There’s also a Western form of walking meditation that goes back at least to medieval Christianity, called labyrinth walking. A labyrinth is an intricate pattern marked out on the ground that creates a path for walking; you enter the labyrinth at its outer edge and make your way to the heart of it, the path doubling back many times before reaching the center. As with the Buddhist walking meditations, you can go at a variety of speeds. Both the Buddhist and the Christian forms can be done alone or as part of a group. If you want to give the labyrinth a try, find a church or park near you that has one. There is a labyrinth in Battery Park in lower Manhattan, and some places set up portable ones in gyms and other locations.
Combining walking and sitting/breathing meditation is a great way to get the most from your practice, to shake off stiffness in the body or cobwebs in the mind. The energy then becomes available in your sitting meditation, giving it a more alert and precise quality.
The last meditation in this post is about as physical as it gets: eating! That is, mindful eating. I remember vividly sitting in the dining hall of Insight Meditation Society in Barre, Massachusetts, years ago, after hours of sitting and walking meditation, and having an orange and a cup of tea. With all of the mindfulness we had built up through days of silence, time seemed to slow down and every aspect of eating the orange and sipping tea felt magical.
I’d like to suggest two ways of approaching this one. The first is more of an experiment to get the feel of it. Take a small piece of food you’re fond of, maybe a piece of fruit or some nuts, but not something messy or mixed up with strong attachments like cake or candy. Keep it simple. A drink like the tea I mentioned works too. Sit at a table while keeping your spine and head fairly straight and focus on your breath for a few moments.
Next, pick up your food or drink and sample it. Don’t bite off a big piece or swallow a big gulp; chew or sip in small amounts. Notice all of the sensations involved: hot, cold, or lukewarm; hard, soft or liquid; chewy or smooth; tangy, salty, sweet, spicy; all of the flavors. Notice color and texture. What happens to your breath? What feelings come up? Are there sense memories?
Finish by slowly and mindfully cleaning up.
The second way would be to eat your regular meals a little more slowly and mindfully than usual, without the distraction of music, TV, phone or computer.
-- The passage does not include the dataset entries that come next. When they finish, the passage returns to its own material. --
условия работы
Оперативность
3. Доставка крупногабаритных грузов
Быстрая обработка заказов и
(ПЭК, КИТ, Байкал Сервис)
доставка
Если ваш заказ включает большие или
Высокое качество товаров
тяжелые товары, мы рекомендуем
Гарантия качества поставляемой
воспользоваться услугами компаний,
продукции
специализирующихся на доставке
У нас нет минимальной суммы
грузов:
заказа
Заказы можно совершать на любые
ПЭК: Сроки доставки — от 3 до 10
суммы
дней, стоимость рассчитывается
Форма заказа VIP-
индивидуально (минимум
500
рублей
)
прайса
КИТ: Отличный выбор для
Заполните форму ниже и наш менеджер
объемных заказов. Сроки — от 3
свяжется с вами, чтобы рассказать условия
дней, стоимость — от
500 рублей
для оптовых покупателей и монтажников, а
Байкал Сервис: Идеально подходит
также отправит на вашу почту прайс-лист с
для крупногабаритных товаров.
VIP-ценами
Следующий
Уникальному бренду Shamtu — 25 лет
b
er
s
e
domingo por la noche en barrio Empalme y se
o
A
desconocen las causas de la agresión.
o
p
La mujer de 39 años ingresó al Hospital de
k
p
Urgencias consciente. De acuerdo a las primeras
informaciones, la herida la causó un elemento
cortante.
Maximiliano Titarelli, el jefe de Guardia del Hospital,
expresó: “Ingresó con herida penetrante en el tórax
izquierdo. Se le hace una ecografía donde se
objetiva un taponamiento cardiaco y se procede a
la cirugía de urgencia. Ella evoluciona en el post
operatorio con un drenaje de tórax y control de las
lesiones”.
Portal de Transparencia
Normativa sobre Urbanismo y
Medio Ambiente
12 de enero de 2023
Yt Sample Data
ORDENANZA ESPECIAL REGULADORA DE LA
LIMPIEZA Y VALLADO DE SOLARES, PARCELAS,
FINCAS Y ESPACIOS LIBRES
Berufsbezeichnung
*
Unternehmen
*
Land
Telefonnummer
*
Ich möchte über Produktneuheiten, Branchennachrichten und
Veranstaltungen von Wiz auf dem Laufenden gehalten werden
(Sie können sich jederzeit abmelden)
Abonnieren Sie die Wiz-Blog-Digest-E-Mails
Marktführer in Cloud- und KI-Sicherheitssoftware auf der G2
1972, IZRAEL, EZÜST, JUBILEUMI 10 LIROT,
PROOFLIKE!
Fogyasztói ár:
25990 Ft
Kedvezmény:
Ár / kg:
Make eating the meditation. Don’t exaggerate it too much; just bring more presence into the process than normally. You can also make the experience more conscious by setting and clearing the table with care.
On headspace.com/blog, Irina Gonzalez writes that earlier experiences with mindfulness led her to discover one of her favorites, one very much related to mindful eating:
Although I finally started to enjoy the time with myself and my thoughts, there was something else I started to enjoy even more: cooking….It was weirdly peaceful to know that I was nourishing myself, and an important part of recovering.
There’s a saying in some of the spiritual traditions, “Start near to go far.” Gonzalez found that the enjoyable nature of mindful cooking and other experiences led her to want to create a more formal meditation practice. By beginning to build our practice around familiar and enjoyable activities like walking, eating and cooking, while keeping the thread of something we do every minute of our lives and which sustains our lives, like breathing, we start the process of creating new habits that enrich us and add new notes to our daily experience. Without forcing ourselves to learn something foreign or difficult, we discover new territory in the commonplace. We may even find that the sacred has been waiting there all along for us to discover it.